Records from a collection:
□ □ □ □
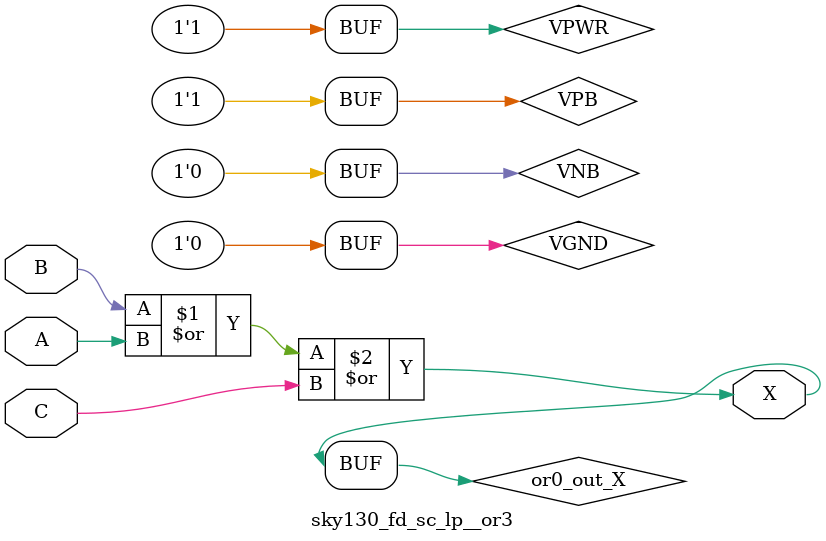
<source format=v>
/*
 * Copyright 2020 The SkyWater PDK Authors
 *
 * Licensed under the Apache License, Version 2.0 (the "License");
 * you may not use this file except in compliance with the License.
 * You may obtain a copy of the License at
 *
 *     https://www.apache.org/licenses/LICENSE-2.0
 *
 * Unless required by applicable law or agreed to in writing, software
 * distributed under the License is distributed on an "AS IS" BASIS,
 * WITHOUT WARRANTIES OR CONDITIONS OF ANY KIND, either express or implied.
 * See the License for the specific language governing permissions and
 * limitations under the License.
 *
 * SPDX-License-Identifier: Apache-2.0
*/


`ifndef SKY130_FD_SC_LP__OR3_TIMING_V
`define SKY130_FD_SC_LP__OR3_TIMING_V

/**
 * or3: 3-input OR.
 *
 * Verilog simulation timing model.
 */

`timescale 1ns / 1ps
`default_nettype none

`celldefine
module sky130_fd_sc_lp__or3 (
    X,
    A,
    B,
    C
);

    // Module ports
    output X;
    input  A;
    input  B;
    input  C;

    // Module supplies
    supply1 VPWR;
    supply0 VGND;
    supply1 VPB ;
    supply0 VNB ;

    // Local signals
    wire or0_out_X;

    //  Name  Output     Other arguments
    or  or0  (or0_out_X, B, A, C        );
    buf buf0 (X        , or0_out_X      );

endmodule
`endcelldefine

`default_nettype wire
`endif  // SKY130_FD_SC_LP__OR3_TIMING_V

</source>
□ □ □ □
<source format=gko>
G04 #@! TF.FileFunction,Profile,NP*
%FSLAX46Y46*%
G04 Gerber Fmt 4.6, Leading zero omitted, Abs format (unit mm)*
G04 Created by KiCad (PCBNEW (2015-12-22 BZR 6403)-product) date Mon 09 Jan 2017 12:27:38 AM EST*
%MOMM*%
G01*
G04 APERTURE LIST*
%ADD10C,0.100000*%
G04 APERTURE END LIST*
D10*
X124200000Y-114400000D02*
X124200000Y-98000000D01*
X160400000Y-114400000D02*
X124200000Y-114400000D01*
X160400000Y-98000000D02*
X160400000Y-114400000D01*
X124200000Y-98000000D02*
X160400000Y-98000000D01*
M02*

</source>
□ □ □ □
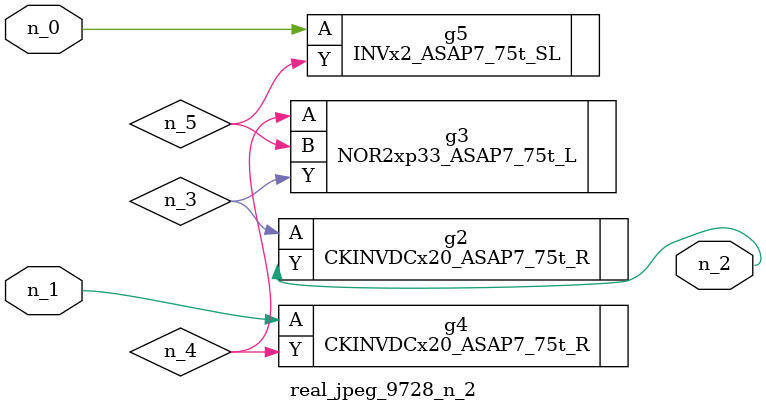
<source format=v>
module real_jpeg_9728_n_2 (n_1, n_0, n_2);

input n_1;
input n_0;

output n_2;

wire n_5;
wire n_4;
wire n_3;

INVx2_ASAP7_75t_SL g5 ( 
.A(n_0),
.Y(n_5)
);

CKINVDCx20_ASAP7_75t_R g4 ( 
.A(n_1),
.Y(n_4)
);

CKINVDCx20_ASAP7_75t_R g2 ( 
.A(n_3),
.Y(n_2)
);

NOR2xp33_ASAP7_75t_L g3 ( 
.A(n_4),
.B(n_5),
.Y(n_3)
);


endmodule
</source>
□ □ □ □
Problem to work on:
What number of lines in the records hold the word "LIST"? Reply with that number alone.

Response below:
2